When responding, copy every record below exactly as it appears.

START Records for this exercise

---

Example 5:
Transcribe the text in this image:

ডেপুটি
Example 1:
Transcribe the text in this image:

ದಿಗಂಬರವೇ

END Records for this exercise

* Answer for the task:
---

Example 5:
Transcribe the text in this image:

ডেপুটি
Example 1:
Transcribe the text in this image:

ದಿಗಂಬರವೇ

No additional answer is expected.